**节选内容:**
* * * * * * *
log4j.appender.console.layout.ConversionPattern=%d{yy/MM/dd HH:mm:ss} %p %c{1}: %m%n
# Set the default spark-shell log level to WARN. When running the spark-shell, the
# log level for this class is used to overwrite the root logger's log level, so that
# the user can have different defaults for the shell and regular Spark apps.
log4j.logger.org.apache.spark.repl.Main=WARN
# Settings to quiet third party logs that are too verbose
log4j.logger.org.spark_project.jetty=WARN
log4j.logger.org.spark_project.jetty.util.component.AbstractLifeCycle=ERROR
log4j.logger.org.apache.spark.repl.SparkIMain$exprTyper=INFO
log4j.logger.org.apache.spark.repl.SparkILoop$SparkILoopInterpreter=INFO
log4j.logger.org.apache.parquet=ERROR
log4j.logger.parquet=ERROR
# SPARK-9183: Settings to avoid annoying messages when looking up nonexistent UDFs in SparkSQL with Hive support
log4j.logger.org.apache.hadoop.hive.metastore.RetryingHMSHandler=FATAL
log4j.logger.org.apache.hadoop.hive.ql.exec.FunctionRegistry=ERROR
5 ,代码 :
package day06_sparkStreaming
import org.apache.spark.SparkConf
import org.apache.spark.streaming.dstream.{DStream, ReceiverInputDStream}
import org.apache.spark.streaming.{Seconds, StreamingContext}
object Demo01_wc {
def main(args: Array[String]): Unit = {
// sc
val ssWc: SparkConf = new SparkConf().setMaster("local[*]").setAppName("ssWc")
// ssc,5 秒
val ssc: StreamingContext = new StreamingContext(ssWc,Seconds(5))
// 监控端口 : 得到一行一行的数据 ( 跟 textFile 没有本质的区别 )
val lineDStream: ReceiverInputDStream[String] = ssc.socketTextStream("node01",9999)
// 切割
val wordsDStream: DStream[String] = lineDStream.flatMap(_.split(" "))
// 映射元组
val yuanDStream: DStream[(String, Int)] = wordsDStream.map((_,1))
// 计算
yuanDStream.reduceByKey(_+_).print()
ssc.start()
ssc.awaitTermination()
}
}
6 ,测试 :
- 在 node01 发数据 :
- 在 idea 启动程序,监控端口 :
- 在 node01 发数据 :
7 ,正确的结果 : 每五秒搜集一次数据
四 ,自定义接收器 :
1 ,接收到的数据类型 - String ,默认存储级别 - 内存 :
package day06_sparkStreaming
import org.apache.spark.storage.StorageLevel
import org.apache.spark.streaming.receiver.Receiver
class CustomerReceiver extends Receiver[String](StorageLevel.MEMORY_ONLY) {
override def onStart(): Unit = ???
override def onStop(): Unit = ???
}
2 ,全部代码 :
package day06_sparkStreaming
import java.io.{BufferedReader, InputStreamReader}
import java.net.Socket
import java.nio.charset.StandardCharsets
import org.apache.spark.storage.StorageLevel
import org.apache.spark.streaming.receiver.Receiver
class CustomerReceiver(host: String, port: Int) extends Receiver[String](StorageLevel.MEMORY_ONLY) {
// 启动接收器,调用 ( 核心代码 )
* * * * * * *
(骨骼关键点数据)

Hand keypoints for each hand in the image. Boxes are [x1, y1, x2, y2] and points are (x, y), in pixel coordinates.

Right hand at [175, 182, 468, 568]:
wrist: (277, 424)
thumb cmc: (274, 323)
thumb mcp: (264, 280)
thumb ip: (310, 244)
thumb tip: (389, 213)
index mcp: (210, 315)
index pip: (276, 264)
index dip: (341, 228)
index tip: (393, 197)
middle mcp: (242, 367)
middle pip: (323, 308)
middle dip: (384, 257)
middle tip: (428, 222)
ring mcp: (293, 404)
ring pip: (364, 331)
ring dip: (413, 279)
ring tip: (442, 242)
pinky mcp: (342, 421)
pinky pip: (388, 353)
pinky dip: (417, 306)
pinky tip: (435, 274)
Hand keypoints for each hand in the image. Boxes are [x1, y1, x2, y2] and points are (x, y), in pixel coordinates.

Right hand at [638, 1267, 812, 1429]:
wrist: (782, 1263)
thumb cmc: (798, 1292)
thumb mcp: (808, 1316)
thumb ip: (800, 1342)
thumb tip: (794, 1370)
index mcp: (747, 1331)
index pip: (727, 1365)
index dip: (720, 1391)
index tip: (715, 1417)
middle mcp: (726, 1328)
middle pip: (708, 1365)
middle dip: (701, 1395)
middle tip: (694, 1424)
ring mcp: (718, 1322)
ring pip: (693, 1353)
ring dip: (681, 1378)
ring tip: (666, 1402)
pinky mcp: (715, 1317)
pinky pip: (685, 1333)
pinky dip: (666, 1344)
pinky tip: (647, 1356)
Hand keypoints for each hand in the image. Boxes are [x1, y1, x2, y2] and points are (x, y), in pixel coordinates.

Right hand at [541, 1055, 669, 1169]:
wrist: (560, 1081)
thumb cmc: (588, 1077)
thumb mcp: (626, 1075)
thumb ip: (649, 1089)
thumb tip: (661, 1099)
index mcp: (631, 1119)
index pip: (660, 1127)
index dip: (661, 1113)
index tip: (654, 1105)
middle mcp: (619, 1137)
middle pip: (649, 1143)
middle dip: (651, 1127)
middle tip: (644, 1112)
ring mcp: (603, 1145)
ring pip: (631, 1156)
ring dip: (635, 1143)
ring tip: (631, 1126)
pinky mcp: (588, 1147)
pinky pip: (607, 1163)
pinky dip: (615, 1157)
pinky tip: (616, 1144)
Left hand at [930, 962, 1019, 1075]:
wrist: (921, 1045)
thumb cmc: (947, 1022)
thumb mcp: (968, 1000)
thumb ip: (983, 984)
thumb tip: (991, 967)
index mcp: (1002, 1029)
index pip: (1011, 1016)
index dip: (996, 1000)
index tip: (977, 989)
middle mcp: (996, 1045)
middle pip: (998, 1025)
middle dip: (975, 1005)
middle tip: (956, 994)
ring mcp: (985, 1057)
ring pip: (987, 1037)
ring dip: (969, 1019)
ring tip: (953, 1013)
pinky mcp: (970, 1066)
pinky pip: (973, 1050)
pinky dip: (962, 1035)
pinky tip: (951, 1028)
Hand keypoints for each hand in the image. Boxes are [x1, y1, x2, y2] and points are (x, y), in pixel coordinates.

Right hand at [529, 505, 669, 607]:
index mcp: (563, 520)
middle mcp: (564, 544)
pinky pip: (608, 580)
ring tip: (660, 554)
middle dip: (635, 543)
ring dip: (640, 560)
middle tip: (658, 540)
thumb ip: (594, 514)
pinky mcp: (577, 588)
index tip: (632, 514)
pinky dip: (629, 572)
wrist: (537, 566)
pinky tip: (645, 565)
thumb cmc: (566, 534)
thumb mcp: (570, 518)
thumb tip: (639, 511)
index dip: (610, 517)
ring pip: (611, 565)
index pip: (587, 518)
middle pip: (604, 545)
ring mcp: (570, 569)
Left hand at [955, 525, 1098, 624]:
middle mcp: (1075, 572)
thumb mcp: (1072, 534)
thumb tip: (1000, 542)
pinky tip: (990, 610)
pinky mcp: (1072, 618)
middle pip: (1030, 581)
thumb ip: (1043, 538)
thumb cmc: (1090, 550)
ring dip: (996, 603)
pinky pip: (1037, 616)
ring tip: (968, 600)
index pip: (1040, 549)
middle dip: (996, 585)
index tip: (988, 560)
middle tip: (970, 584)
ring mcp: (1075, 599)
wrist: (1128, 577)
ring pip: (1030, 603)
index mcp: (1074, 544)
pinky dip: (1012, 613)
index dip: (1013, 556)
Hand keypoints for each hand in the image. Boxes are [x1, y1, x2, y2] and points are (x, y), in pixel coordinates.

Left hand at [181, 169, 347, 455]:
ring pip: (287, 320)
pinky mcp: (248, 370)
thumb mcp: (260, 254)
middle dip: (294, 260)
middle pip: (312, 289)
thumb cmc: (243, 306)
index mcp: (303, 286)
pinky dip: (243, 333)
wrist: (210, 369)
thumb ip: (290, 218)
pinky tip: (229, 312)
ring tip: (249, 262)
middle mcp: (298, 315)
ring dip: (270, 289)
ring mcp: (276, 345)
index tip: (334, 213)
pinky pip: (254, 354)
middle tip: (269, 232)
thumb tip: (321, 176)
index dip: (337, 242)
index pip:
* * * * * * *
**练习:** 请接着写这篇 Spark Streaming 教程节选，从其最后一行之后开始。

**输出:**
override def onStart(): Unit = {
// 开启一个线程来接收数据
new Thread("receiver"){
override def run() : Unit = {
// 接收数据,交给框架
receive()
}
}.start()
}
// 关闭接收器,调用
override def onStop(): Unit = {}
// 接收数据
def receive():Unit = {
var socket: Socket = null
var userInput: String = null
try {
// 建立连接
socket = new Socket(host, port)
// 读入流
val reader = new BufferedReader(new InputStreamReader(socket.getInputStream(), StandardCharsets.UTF_8))
// 读一行
userInput = reader.readLine()
// 循环读
while(!isStopped && userInput != null) {
// 存储
store(userInput)
// 接着读
userInput = reader.readLine()
}
reader.close()
socket.close()
// 重连
restart("Trying to connect again")
} catch {
case e: java.net.ConnectException =>
// restart if could not connect to server
restart("Error connecting to " + host + ":" + port, e)
case t: Throwable =>
// restart if there is any other error
restart("Error receiving data", t)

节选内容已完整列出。